I have two humanoid agents pitted against each other in a boxing match. Episodes are open-ended and can terminate in one of three ways:
- Whenever an agent strikes its opponent, I’m adding its fist velocity’s magnitude to a float field that was nulled on episode start. Once the accumulated velocities exceed a given max value, that agent is the winner and the opponent loses. Even if the difference between both agents’ accumulated velocities is minimal.
- When an agent’s head drops below some threshold height, it is considered down and a counter starts. If the agent doesn’t manage to get its head up again for a given number of steps, it loses and the opponent wins.
- While one agent is down, its opponent goes down as well. In this case, the episode ends immediately in a draw.

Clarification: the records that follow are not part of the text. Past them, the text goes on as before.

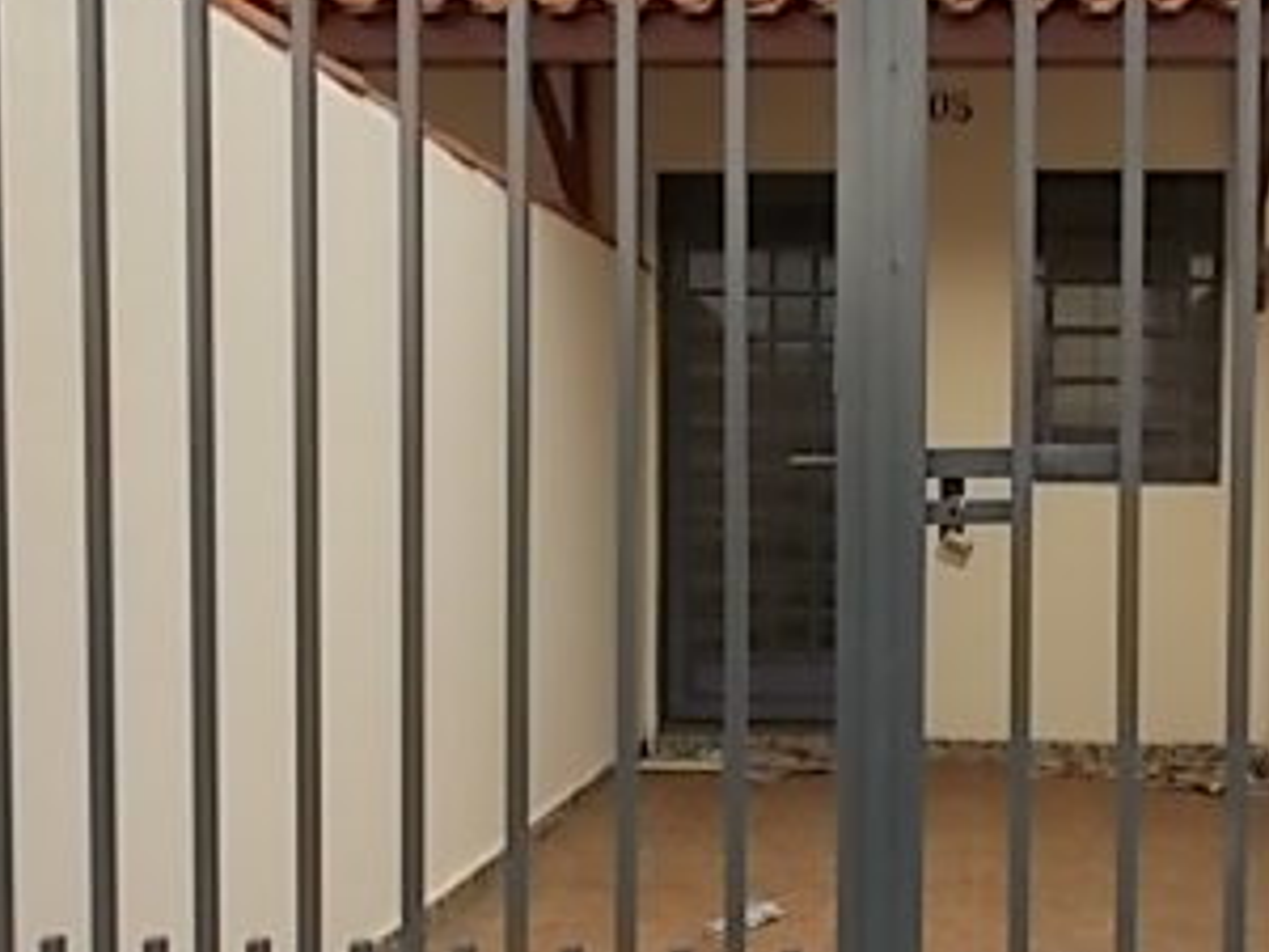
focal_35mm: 49
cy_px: 580
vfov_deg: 29.6
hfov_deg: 38.2
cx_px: 905
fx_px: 1796
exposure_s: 1/400
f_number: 3.1
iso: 80
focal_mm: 4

The challenge with this (besides fidgety physics) is that my values for max_accumulated_velocities and max_down_steps need to change as training progresses. In the beginning, agents lose their balance almost immediately and in order for them to understand that falling down is bad, max_down_steps has to be tiny. Otherwise, both agents go down and all episodes would end in a draw. Likewise, max_accumulated_velocities has to start low, so agents can learn that punching their opponent will result in a win. Later, agents need to learn striking harder and repeatedly, as well as how to get up after falling down, for which the respective max values have to be higher.
I’m trying to solve this with a seperate auto-curriculum class that receives OnEpisodeStop events from all agents in a scene, indicating why an episode has ended. This class has a couple of counter values: total_episode_count, win_by_strike_count, lose_by_down_count and draw_count. When an episode ends, it compares the counter values against each other and updates the max values for all agents accordingly. For instance, if more than some fraction of all episodes ended because of win_by_strike, then max_accumulated_velocities is incremented, otherwise it is decremented. Similarly for max_down_steps, its value is lowered if too many episodes ended in a draw.
Does this sound like a reasonable approach to the problem? Thanks!